Where proof-of-work really does have an advantage is that you can more easily distinguish that scenario from the scenario where either one of the chains is actually a Sybil attack, i.e. a single attacker pretending to be a large number of people. Similarly, if you only see a single chain, with proof-of-work you can try to detect an eclipse attack (which implies a Sybil attack) by seeing if the hashrate has gone down dramatically.

That's a real advantage.
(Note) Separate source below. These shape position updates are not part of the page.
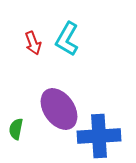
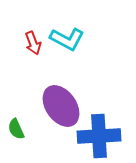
cyan L-shape: rotated 92 degrees counterclockwise
purple ellipse: moved 2 px right, 3 px up
green semicircle: rotated 35 degrees counterclockwise
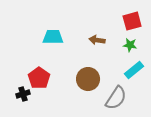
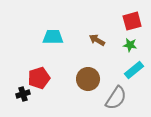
brown arrow: rotated 21 degrees clockwise
red pentagon: rotated 20 degrees clockwise
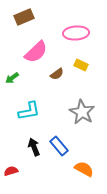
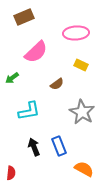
brown semicircle: moved 10 px down
blue rectangle: rotated 18 degrees clockwise
red semicircle: moved 2 px down; rotated 112 degrees clockwise
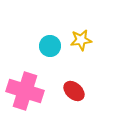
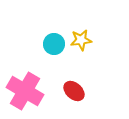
cyan circle: moved 4 px right, 2 px up
pink cross: rotated 12 degrees clockwise
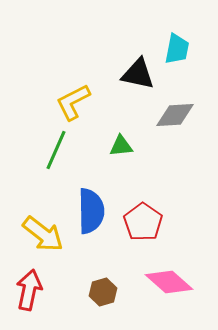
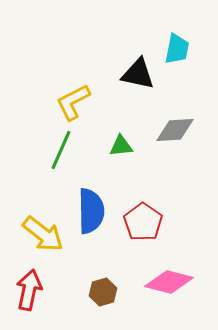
gray diamond: moved 15 px down
green line: moved 5 px right
pink diamond: rotated 27 degrees counterclockwise
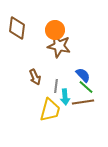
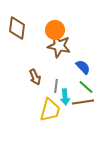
blue semicircle: moved 8 px up
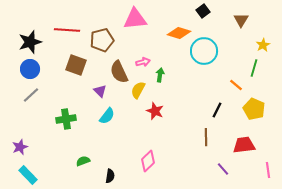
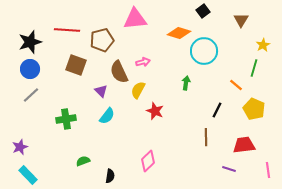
green arrow: moved 26 px right, 8 px down
purple triangle: moved 1 px right
purple line: moved 6 px right; rotated 32 degrees counterclockwise
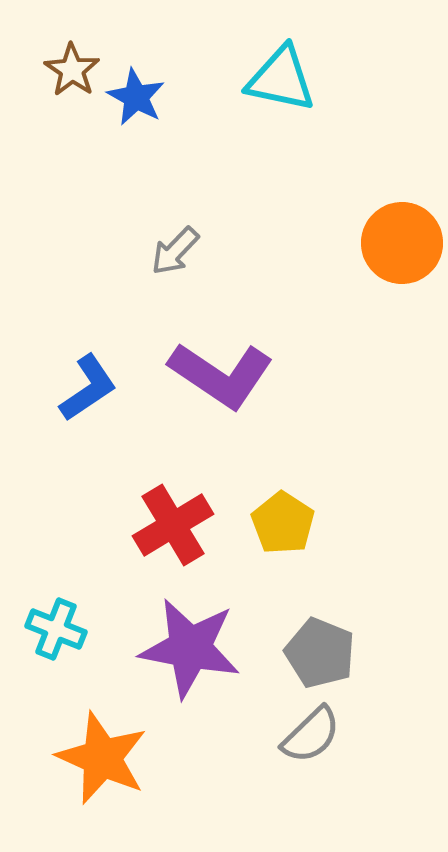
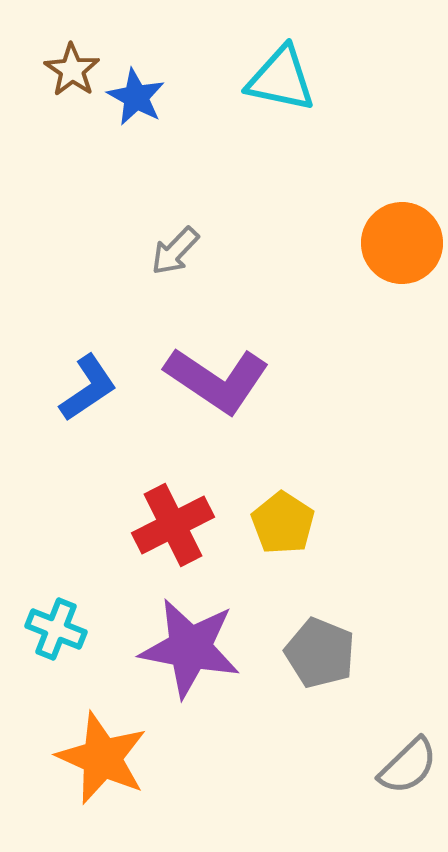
purple L-shape: moved 4 px left, 5 px down
red cross: rotated 4 degrees clockwise
gray semicircle: moved 97 px right, 31 px down
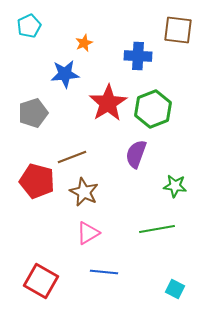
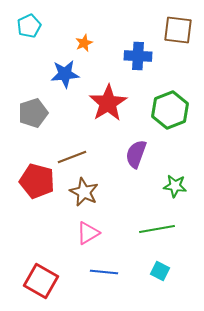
green hexagon: moved 17 px right, 1 px down
cyan square: moved 15 px left, 18 px up
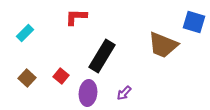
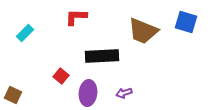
blue square: moved 8 px left
brown trapezoid: moved 20 px left, 14 px up
black rectangle: rotated 56 degrees clockwise
brown square: moved 14 px left, 17 px down; rotated 18 degrees counterclockwise
purple arrow: rotated 28 degrees clockwise
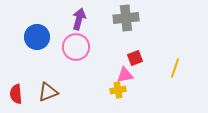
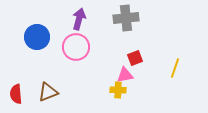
yellow cross: rotated 14 degrees clockwise
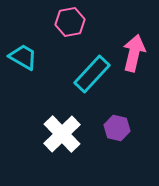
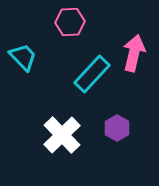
pink hexagon: rotated 8 degrees clockwise
cyan trapezoid: rotated 16 degrees clockwise
purple hexagon: rotated 15 degrees clockwise
white cross: moved 1 px down
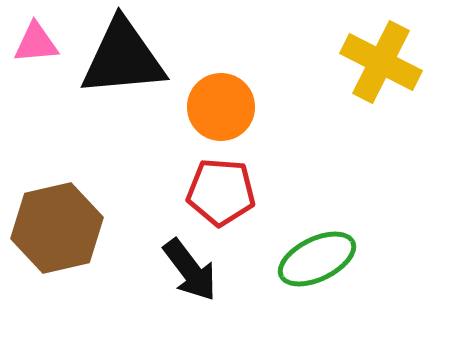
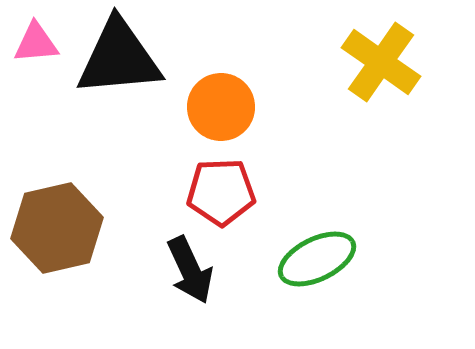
black triangle: moved 4 px left
yellow cross: rotated 8 degrees clockwise
red pentagon: rotated 6 degrees counterclockwise
black arrow: rotated 12 degrees clockwise
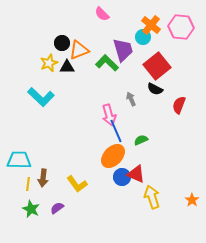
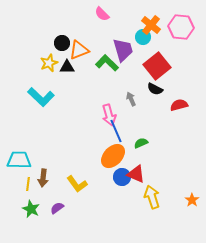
red semicircle: rotated 54 degrees clockwise
green semicircle: moved 3 px down
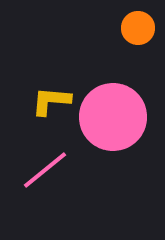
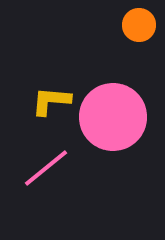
orange circle: moved 1 px right, 3 px up
pink line: moved 1 px right, 2 px up
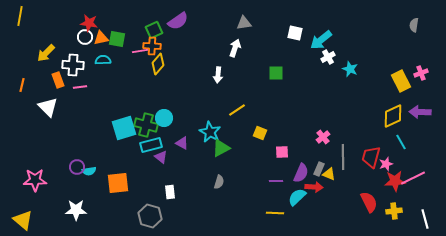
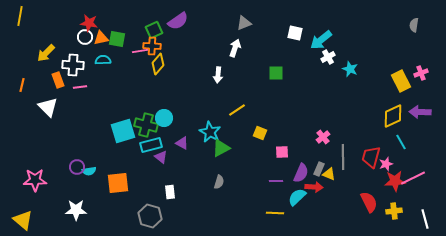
gray triangle at (244, 23): rotated 14 degrees counterclockwise
cyan square at (124, 128): moved 1 px left, 3 px down
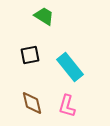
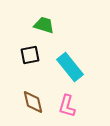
green trapezoid: moved 9 px down; rotated 15 degrees counterclockwise
brown diamond: moved 1 px right, 1 px up
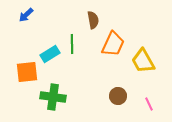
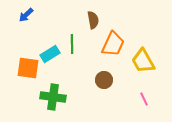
orange square: moved 1 px right, 4 px up; rotated 15 degrees clockwise
brown circle: moved 14 px left, 16 px up
pink line: moved 5 px left, 5 px up
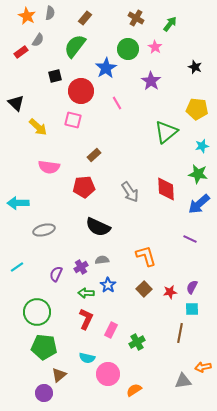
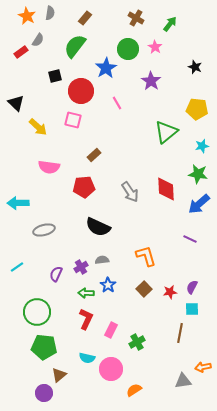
pink circle at (108, 374): moved 3 px right, 5 px up
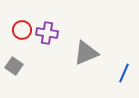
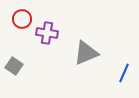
red circle: moved 11 px up
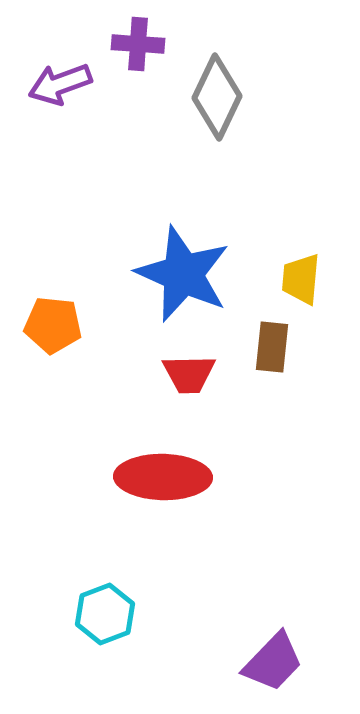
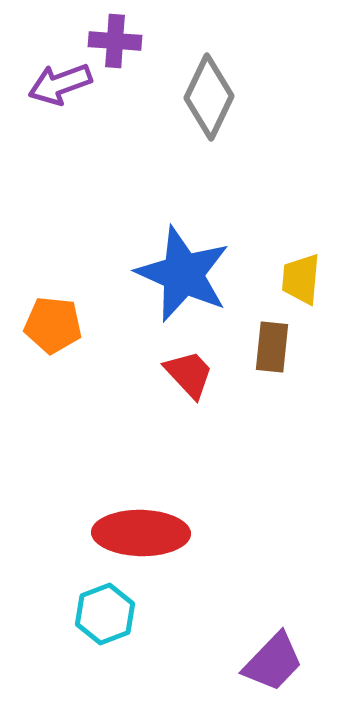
purple cross: moved 23 px left, 3 px up
gray diamond: moved 8 px left
red trapezoid: rotated 132 degrees counterclockwise
red ellipse: moved 22 px left, 56 px down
I don't think it's even close to enough to mitigate proof of work's disadvantages, especially since the circumstances where it would practically come into play are extremely unlikely, but it's not nothing.

However, it's undermined by the fact that proof of work naturally encourages centralization. Bitcoin is centralized enough that it's not completely impossible for the vast majority of the hashrate to end up on one side of a fork (either soft or hard), while the vast majority of users and developers end up on the other side. (To be clear, this is very, very unlikely to actually happen, but so are all of the attacks we're talking about.) If this happens, the objective proof-of-work standard will side with the miners, but not with the people you actually want to transact with.

Of course, a proof of stake currency can also suffer a schism, but there is (probably) less tendency for stakers to be centralized, and if a schism did occur, at least the client wouldn't provide a false sense of objectivity.

[rocqua]

Note that for bitcoin, because of soft forks, you could take a really old client and still find the 'true' chain.